> **WORK TO COMPLETE**:
- a) Write out the passage on Restless Legs Syndrome word for word, from "Elevate and Exercise: Elevate" up to and including "ankles are elevated.".
- b) Pick up the text on Restless Legs Syndrome after its final sentence and write what comes next.

> **SUPPLIED TEXT**:
......

The symptoms of Restless Legs Syndrome fall on a spectrum from mild to severe, occasional to frequent, and with many people experiencing major disturbances to quality of life. Patients with RLS often have increased sleep latency, decreased sleep efficiency, and frequent awakenings (4). In addition, patients also report headaches, anxiety, social isolation, reduced libido and mild depression (4). As a result, people suffering from RLS and its symptoms also experience a mean productivity loss of 1 day/week, which results in increased financial burden (7). The symptoms can vary in quality, intensity, onset and duration. Like most conditions, people will respond differently to different treatment approaches. It is important for each individual to take action, and with the guidance of a qualified medical professional, discover the most effective treatment for them. The following are various therapeutic and lifestyle approaches that can be taken to help in ameliorating the symptoms of RLS (1,8):

Elevate and Exercise: Elevate your legs before bedtime. For more severe symptoms, it could take anywhere from one to four hours of elevation. One can add the following exercises to increase blood flow and muscle activity throughout the body (8):
Ankle pumps: Push the ankles down while curling the toes (1 sec), lift ankles up while fanning the toes (1 sec). Aim for 100 repetitions for every hour ankles are elevated.

......

> **DATA SECTION**:
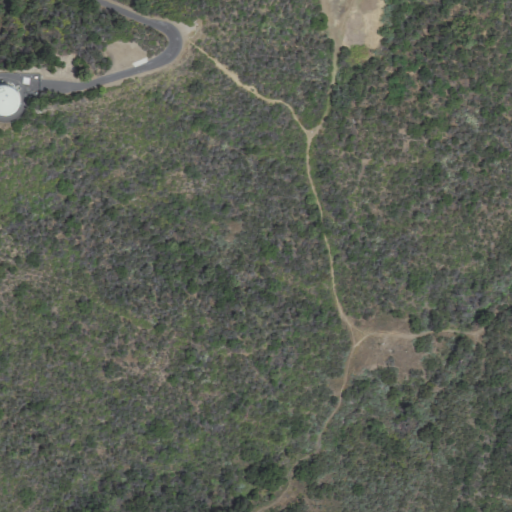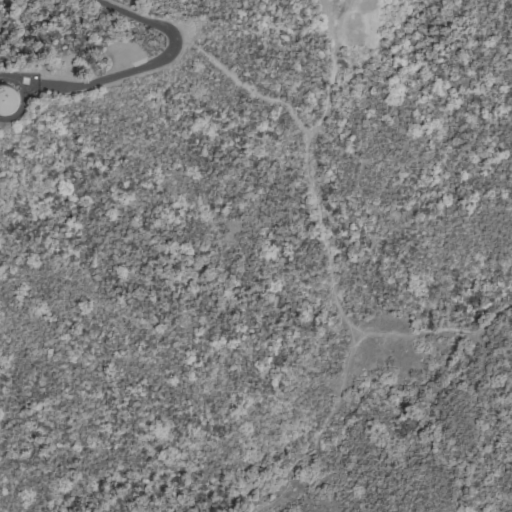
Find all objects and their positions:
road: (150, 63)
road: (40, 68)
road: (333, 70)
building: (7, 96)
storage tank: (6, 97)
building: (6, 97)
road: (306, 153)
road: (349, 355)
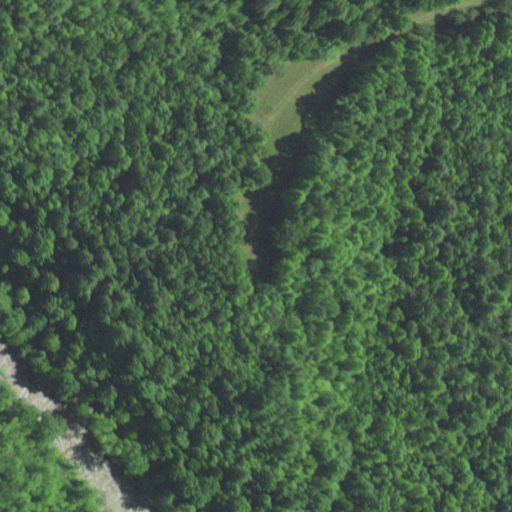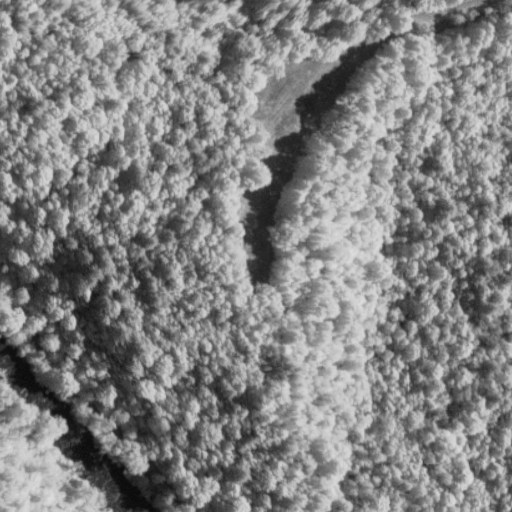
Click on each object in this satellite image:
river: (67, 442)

......

> **ANSWERS BELOW**:
- a)
Elevate and Exercise: Elevate your legs before bedtime. For more severe symptoms, it could take anywhere from one to four hours of elevation. One can add the following exercises to increase blood flow and muscle activity throughout the body (8):
Ankle pumps: Push the ankles down while curling the toes (1 sec), lift ankles up while fanning the toes (1 sec). Aim for 100 repetitions for every hour ankles are elevated.

- b)
Quad sets and Glute sets: Tighten the gluteus maximus and quadriceps for 5 second holds. Aim for 40-50 times for every hour elevated.
• After work, perform dynamic, cardiovascular exercise that involves large muscle groups such as walking, bicycling, swimming or running for approximately 30 minutes in the evening.

Massage your feet and legs every night (better yet, have someone else massage them if you can!). Perform circulation massage technique, always massaging upwards towards the heart (preventing fluid accumulation and irritation at your feet and lower legs).

Practice deep breathing: Stress has been known to aggravate RLS symptoms. Take 10 slow, controlled, deep breathes in and out.

Engage in brain exercise: Distraction has been found to ease RLS symptoms. Crossword puzzles, reading a book, or playing a board game can be effective ways to exercise and distract the mind.

Try Yoga: Because it combines exercise, deep breathing and relaxation, yoga combines three remedies known to reduce RLS symptoms. Sign-up for a class or try an at-home video to learn the proper postures and pace for you.

Turn off the TV before bedtime: Although sometimes relaxing, the visual stimulation before bedtime has been known to aggravate RLS symptoms.

Avoid alcohol and cigarettes: Although immediately relaxing, alcohol and cigarettes can have triggering effects of RLS, and can lead to overall poorer quality of sleep.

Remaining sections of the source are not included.